NFRA Imposes Rs10 Crore Penalty on KPMG Affiliate and Auditors for Coffee Day Enterprises Audit Lapses
Moneylife Digital Team 23 August 2024
The National Financial Reporting Authority (NFRA) has intensified its crackdown on auditing malpractices related to Coffee Day Enterprises Ltd (CDEL) and its subsidiaries. In its latest action, NFRA has imposed a record-breaking penalty of Rs10 crore on KPMG affiliate M/s BSR & Associates LLP for significant lapses in the 2018-19 audit of Coffee Day Enterprises. This follows an earlier penalty of Rs2.15 crore on the auditors of Coffee Day Global Ltd (CDGL), a subsidiary of CDEL. We have covered it earlier in detail here.
 
The regulatory body has taken severe action against individual auditors involved in both cases. In the most recent order, NFRA barred Aravind Maiya and Amit Somani from conducting audits for 10 and 5 years, respectively, alongside individual fines of Rs50 lakh and Rs25 lakh.
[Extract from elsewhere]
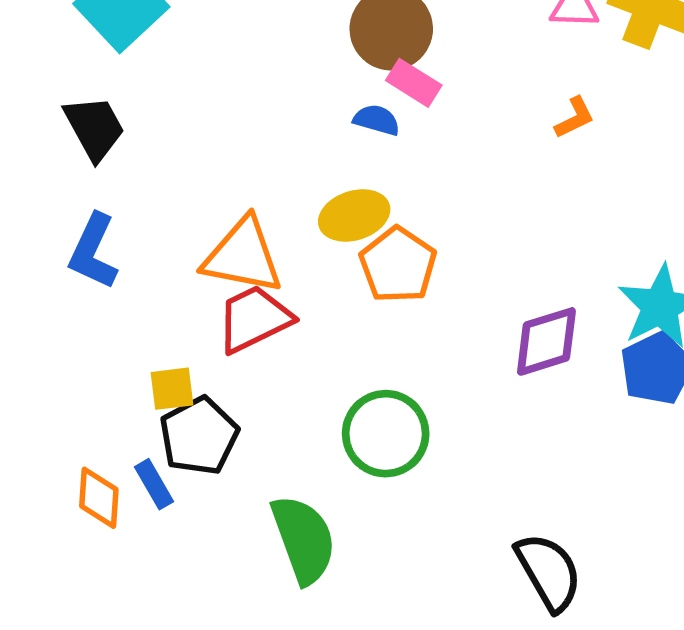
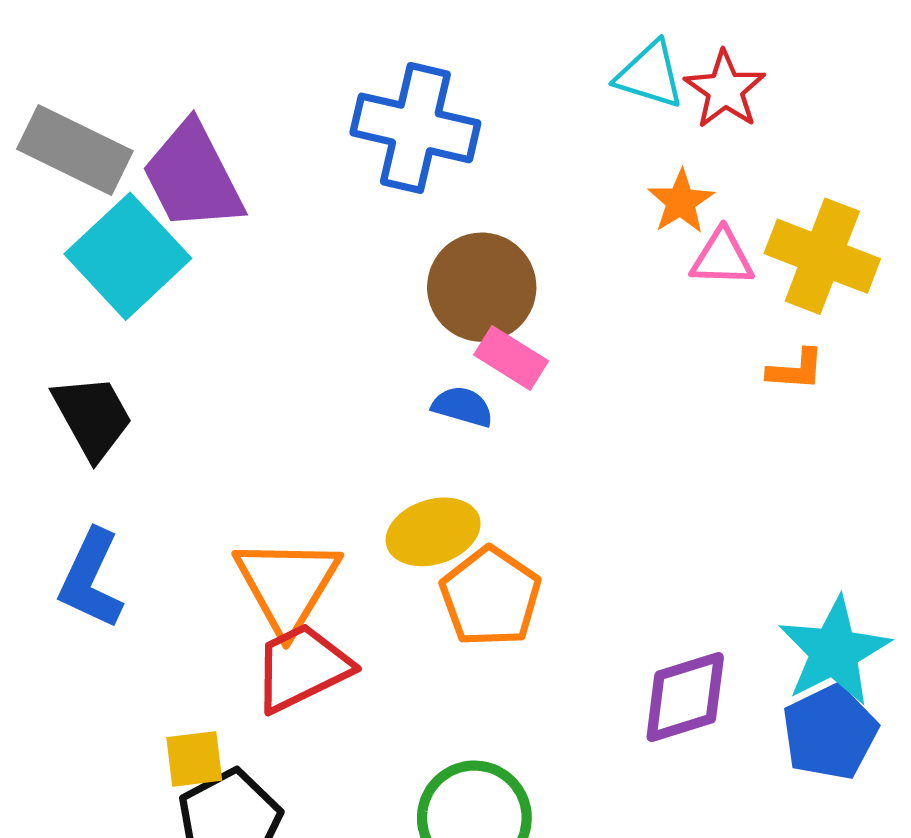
orange L-shape: (575, 118) -> (796, 370), moved, turned 30
orange triangle: (243, 256) -> (287, 585), turned 50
Previously, NFRA had barred ASRMP & Co for four years, CA AS Sundaresha for 10 years, and Madhusudan UA for five years from auditing financial statements of any company.
 
These actions stem from investigations into the alleged misappropriation of Rs3,535 crore from seven CDEL subsidiaries to an entity owned by its promoters. NFRA's orders highlight "substantial deficiencies in audit" and the issuance of "false and misleading unmodified audit reports."
 
This decision follows an investigation by SEBI into the alleged misappropriation of Rs3,535 crore from Coffee Day Enterprises' subsidiaries to a promoter-owned entity. The NFRA's order highlights "substantial deficiencies in audit" and the issuance of a "false and misleading unmodified audit report."
 
The regulator criticised the auditors for failing to report the "fraudulent diversion of funds" despite having sufficient evidence. The orders also noted the auditors' overreliance on management explanations and their failure to question the business rationale behind certain transactions, such as loans disguised as purchase advances to related parties.
 
BSR & Associates resigned as Coffee Day Enterprises' statutory auditors in 2019-20, citing low fees. Interestingly, Aravind Maiya, the engagement partner, resigned from the firm shortly after signing the 2018-19 audit report and has since surrendered his practice certificate.
 
This verdict is part of NFRA's broader efforts to enhance the quality of statutory audits in India. Since its establishment in 2018, the watchdog has issued over 80 orders penalizing errant auditors across various corporate scandals. The regulator aims to reinforce the importance of high professional standards in auditing and the accurate representation of companies' financial positions to shareholders.
 
NFRA has also initiated annual inspections of major audit firms and is working to raise awareness among audit committees and corporate executives about their responsibilities in presenting accurate financial statements. These measures are designed to strengthen India's audit and accounting ecosystem, prevent corporate fraud, and protect shareholders' interests in the country's rapidly growing economy.
Comments
parimalshah1
2 years ago
Monetary fine is NOT adequate deterrent. A mandatory jail term of at least a few years will be a good deterrent. Penally amount will be recovered from future clients, so the culprits do not mind using the same trick again. In fact, they are incentivized to do it because they know that at the worst, few crores will need to be paid.